§ **Text extract**
+++++
At our farm, bottle babies are the rule. We are a dairy, and so we bottle feed for a couple of reasons. First and foremost, it allows us to make sure kids are getting enough milk to grow well and thrive and that the business gets what it needs. Second, and nearly as important, is that bottle babies, who are handled several times a day from birth, are generally more docile and easy to handle as they grow up to be milk goats. This is why many people who show goats or raise them for milk or meat also raise their kids on bottles. But for most hobby farmers and pet owners, there is no real need to ever bottle feed.

Until there is.

Whether it be a newly purchased kid, the loss of a nursing mother or the rejection of a kid by an otherwise fine dam, with enough years in raising goats, eventually you will probably find yourself needing to raise a bottle baby. Here are our tips on how to make that as painless as possible.
+++++
§ **Tasks to carry out**
1. Rewrite the bottle-feeding text, everything from "Whether it be" down to "painless as possible.", swapping "dam" for "doe".
2. Extend the passage on bottle feeding goat kids, picking up right after its final sentence.
The material that comes next has no connection to the text on bottle feeding goat kids.

§ **Data extract**
+++++
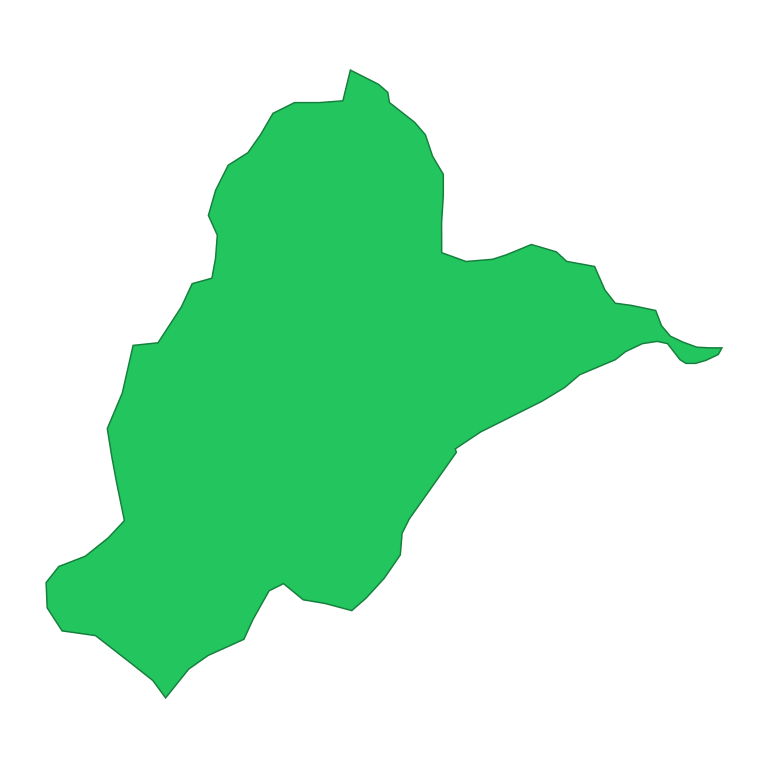 the district of Boseong-gun, South Jeolla, South Korea
{"feature_id": "91817680B27152027053647", "entity_name": "Boseong-gun", "entity_type": "district", "adm_level": 2, "iso_a3": "KOR", "parent_name": "South Korea", "parent_adm1": "South Jeolla", "projection": "orthographic", "projection_center": [127.199, 34.814], "detail": "fine", "context": "isolated", "style": "filled", "palette": "green", "viewbox_px": 768, "rotation_deg": 0, "n_neighbors": 0, "source": "geoboundaries", "source_scale": "gbopen_adm2", "svg_char_len": 1215}
<svg xmlns="http://www.w3.org/2000/svg" viewBox="0 0 768 768"><path d="M133.1,345.4L122.3,393.0L107.3,428.6L111.9,457.3L116.4,481.5L124.4,520.6L108.3,537.8L85.3,556.2L58.8,566.5L46.1,582.6L47.2,607.9L62.1,630.9L95.5,635.6L131.1,663.3L152.9,680.6L165.6,697.9L188.7,669.1L208.2,655.4L243.9,639.3L252.9,619.6L269.1,590.8L283.5,583.6L303.2,599.8L324.8,603.4L351.8,610.6L366.2,598.0L384.2,578.3L400.3,554.9L402.1,533.3L409.3,518.9L456.4,452.3L455.2,448.9L480.5,432.0L542.2,401.1L564.8,387.4L579.7,374.7L601.5,365.5L615.3,359.7L625.6,351.6L642.5,343.6L657.2,341.4L667.5,343.6L680.0,359.7L685.9,363.4L695.5,363.4L705.8,360.4L718.3,354.5L721.9,347.9L710.2,347.9L696.9,347.2L682.9,342.1L670.4,336.2L661.6,325.9L655.7,310.5L631.4,305.4L615.2,303.2L604.9,290.0L594.6,266.5L566.7,261.4L556.4,251.9L531.4,244.5L506.4,254.8L492.4,259.3L466.0,261.5L441.7,252.7L441.6,222.7L443.3,195.8L443.3,174.3L432.6,156.3L425.4,134.8L414.6,122.3L389.5,102.6L387.8,92.4L378.6,84.4L350.4,70.1L342.9,100.8L319.6,102.6L294.5,102.6L273.0,113.3L260.5,134.8L247.9,152.7L228.2,165.2L215.6,190.3L208.4,215.4L217.3,235.2L215.5,258.5L211.9,278.2L192.2,283.6L181.4,306.9L158.0,342.8L133.1,345.4Z" fill="#22c55e" stroke="#15803d" stroke-width="1.5"/></svg>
+++++
§ **In response**
1.
Whether it be a newly purchased kid, the loss of a nursing mother or the rejection of a kid by an otherwise fine doe, with enough years in raising goats, eventually you will probably find yourself needing to raise a bottle baby. Here are our tips on how to make that as painless as possible.

2.
goat baby bottle feed
Photo by Lisa Seger

What To Feed

If you have a goat in milk, even if it is not the mother of the kid you are raising, start there. Goats’ milk is obviously the best choice to bottle feed if you have it. If you do not, we recommend whole cow’s milk. This can come from either your own farm (if you have a milk cow) or just from the grocery story. If it’s store-bought, just be sure it is whole milk. We do not recommend milk replacer. To start with, it’s more expensive and less accessible. Also, I just do not believe something made in a lab is a better option than the real thing. Mammal babies drink milk.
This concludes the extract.